What's this series delivered in its first three seasons to deserve these accolades?
There's the teenaged character that performs a circumcision on himself, and later engages in three-way sex with two female classmates, and in another episode has a lengthy affair with a middle-aged woman who turns out to be a transsexual who is also having sex with her teen-aged adopted son who ultimately kills himself. There's another character who is shown having oral, anal and vaginal sex with a doll, imagining he was raping the porn star on whom the doll was based.
There's the morgue worker who saves his dead sister's head to assemble, along with assorted other female body parts, a Frankenstein-like monster with which to have sex. There is the rapist who rapes both women and men (the star gets it anally) and then slashes their faces.
There's the surgeon who, we learn, was born without proper male genitals, has a sister who, like he, is also deformed and was also the product of an incestuous relationship, and so he has an incestuous relationship with her. The main surgeons are more normal. If they're not visiting prostitutes for threesomes, these adults go to college parties to have college girls perform oral sex on them.

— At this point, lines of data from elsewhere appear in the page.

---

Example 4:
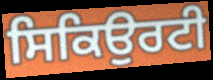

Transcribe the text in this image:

ਸਿਕਿਉਰਟੀ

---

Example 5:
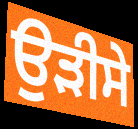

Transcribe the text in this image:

ਉੜੀਸੇ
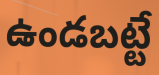
ఉండబట్టే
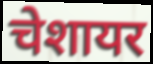
चेशायर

Star-dimmed Hollywood celebrities are lining up, eager to be part of this dizzying complexity. Alec Baldwin, Jill Clayburgh and Anne Heche have made guest appearances. Vanessa Redgrave has played the role of a grandmother who, among other things, has sex with one of the surgeons during her daughter's wedding and later smokes pot with her grandson. Joan Rivers has made appearances as a character requiring face-lifts and last year appeared as herself, offering a testimonial (including a demonstration) of a semen-based facial cream.

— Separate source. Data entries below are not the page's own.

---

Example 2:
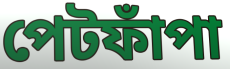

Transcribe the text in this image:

পেটফাঁপা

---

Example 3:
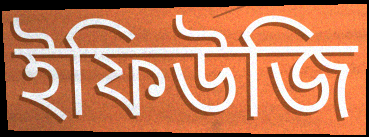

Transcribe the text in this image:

ইফিউজি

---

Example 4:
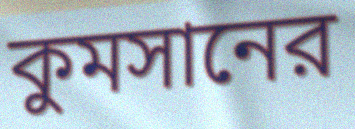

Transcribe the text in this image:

কুমসানের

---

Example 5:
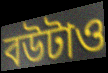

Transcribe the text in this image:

বউটাও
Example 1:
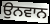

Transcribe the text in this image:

ਉਨਵਾਨ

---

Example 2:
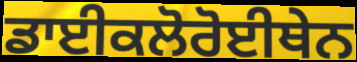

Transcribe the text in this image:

ਡਾਈਕਲੋਰੋਈਥੇਨ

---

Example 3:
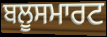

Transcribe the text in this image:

ਬਲੂਸਮਾਰਟ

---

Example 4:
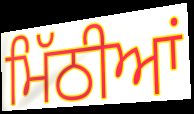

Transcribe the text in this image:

ਮਿੱਠੀਆਂ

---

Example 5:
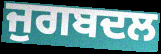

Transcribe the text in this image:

ਜੁਗਬਦਲ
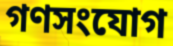
গণসংযোগ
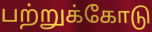
பற்றுக்கோடு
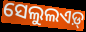
ସେଲୁଲଏଡ଼୍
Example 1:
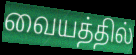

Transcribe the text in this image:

வையத்தில்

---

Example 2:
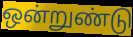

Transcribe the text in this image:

ஒன்றுண்டு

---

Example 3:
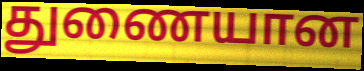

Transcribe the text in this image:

துணையான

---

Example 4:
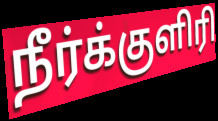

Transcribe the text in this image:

நீர்க்குளிரி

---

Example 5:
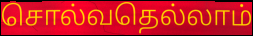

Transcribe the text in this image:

சொல்வதெல்லாம்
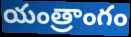
యంత్రాంగం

This year even more has-beens will participate. Jacqueline Bisset, Brooke Shields, and Rosie O'Donnell will be featured. Mario ("Saved by the Bell") Lopez will have a Brokeback Mountain shower scene moment with one of the main characters. Kathleen Turner will play the role of a phone sex operator who wants a voice lift. Catherine Deneuve's character will have her dead husband's ashes inserted into her breast implants. And 74-year old Larry Hagman will play a character whose mid-stage prostate cancer has left him in need of larger testicles.
They've all made the industry trade papers now, and presumably are gloriously happy.